# Description of the task
Show each line of the rows below that contains the string "NSWRL".

** Begin Data **

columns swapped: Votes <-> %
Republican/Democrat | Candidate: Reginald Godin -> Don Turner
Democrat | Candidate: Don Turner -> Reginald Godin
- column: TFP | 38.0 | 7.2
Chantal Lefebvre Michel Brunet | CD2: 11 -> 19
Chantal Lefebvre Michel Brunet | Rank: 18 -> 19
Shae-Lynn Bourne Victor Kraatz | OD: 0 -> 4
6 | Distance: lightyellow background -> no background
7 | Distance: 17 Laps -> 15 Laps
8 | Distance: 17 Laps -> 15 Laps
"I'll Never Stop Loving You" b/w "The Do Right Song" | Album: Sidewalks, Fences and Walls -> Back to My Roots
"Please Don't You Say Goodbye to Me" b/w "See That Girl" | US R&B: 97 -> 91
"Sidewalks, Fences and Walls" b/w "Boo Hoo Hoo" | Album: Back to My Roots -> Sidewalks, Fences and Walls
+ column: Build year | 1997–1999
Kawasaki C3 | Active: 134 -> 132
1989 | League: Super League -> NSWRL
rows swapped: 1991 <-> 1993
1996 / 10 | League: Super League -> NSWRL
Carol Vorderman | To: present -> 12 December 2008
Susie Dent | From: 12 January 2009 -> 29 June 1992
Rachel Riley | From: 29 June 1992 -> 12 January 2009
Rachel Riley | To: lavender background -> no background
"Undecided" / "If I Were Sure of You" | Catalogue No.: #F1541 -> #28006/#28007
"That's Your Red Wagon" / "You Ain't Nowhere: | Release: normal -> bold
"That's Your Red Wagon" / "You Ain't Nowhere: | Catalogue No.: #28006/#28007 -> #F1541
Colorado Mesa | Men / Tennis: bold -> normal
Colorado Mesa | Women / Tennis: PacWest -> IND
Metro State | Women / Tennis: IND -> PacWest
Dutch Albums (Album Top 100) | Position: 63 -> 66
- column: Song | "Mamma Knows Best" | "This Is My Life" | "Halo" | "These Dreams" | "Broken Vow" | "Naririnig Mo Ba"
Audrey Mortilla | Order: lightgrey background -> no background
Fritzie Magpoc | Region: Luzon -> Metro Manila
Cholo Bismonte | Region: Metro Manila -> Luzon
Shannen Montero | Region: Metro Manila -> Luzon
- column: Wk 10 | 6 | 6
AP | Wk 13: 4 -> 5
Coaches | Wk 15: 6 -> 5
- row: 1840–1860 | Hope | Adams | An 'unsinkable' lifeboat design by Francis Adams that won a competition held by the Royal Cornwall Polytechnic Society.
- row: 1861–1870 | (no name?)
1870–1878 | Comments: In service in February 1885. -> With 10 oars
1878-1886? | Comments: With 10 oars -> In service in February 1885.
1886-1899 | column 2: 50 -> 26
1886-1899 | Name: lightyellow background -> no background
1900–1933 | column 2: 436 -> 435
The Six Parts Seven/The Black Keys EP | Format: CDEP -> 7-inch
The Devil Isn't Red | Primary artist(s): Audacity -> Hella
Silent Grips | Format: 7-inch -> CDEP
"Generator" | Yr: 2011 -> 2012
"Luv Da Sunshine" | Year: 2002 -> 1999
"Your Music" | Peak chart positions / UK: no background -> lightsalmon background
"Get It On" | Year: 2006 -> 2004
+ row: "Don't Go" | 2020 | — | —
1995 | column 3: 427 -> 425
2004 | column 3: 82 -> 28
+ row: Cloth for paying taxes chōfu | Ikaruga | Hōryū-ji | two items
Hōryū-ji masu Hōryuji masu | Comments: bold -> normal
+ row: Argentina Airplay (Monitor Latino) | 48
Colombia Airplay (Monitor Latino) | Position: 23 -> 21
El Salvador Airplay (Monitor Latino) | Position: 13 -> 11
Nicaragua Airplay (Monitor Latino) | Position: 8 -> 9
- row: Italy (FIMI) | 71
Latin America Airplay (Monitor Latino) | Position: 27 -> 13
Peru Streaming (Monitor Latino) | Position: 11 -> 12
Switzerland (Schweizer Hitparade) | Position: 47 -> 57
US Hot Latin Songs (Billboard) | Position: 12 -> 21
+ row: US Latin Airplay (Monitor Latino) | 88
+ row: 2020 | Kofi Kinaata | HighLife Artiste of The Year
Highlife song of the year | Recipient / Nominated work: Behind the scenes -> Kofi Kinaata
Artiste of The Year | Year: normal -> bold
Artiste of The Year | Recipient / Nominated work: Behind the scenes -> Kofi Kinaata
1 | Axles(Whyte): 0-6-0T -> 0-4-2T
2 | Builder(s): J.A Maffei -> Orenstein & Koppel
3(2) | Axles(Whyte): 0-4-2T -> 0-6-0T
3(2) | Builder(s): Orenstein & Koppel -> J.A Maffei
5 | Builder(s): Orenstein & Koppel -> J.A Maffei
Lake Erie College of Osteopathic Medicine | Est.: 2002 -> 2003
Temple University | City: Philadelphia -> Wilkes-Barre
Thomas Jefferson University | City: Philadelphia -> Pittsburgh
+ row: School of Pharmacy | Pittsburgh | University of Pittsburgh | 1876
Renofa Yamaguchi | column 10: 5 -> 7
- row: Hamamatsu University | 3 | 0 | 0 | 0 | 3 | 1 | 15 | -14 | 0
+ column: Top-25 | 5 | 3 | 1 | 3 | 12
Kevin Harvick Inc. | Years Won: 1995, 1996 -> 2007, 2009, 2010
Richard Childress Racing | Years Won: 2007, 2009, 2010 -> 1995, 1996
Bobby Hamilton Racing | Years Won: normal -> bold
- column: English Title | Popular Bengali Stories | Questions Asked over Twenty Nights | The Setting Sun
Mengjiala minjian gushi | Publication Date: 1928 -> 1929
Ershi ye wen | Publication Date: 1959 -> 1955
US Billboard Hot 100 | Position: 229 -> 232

** End Data **

# Solved exercise
1989 | League: Super League -> NSWRL
1996 / 10 | League: Super League -> NSWRL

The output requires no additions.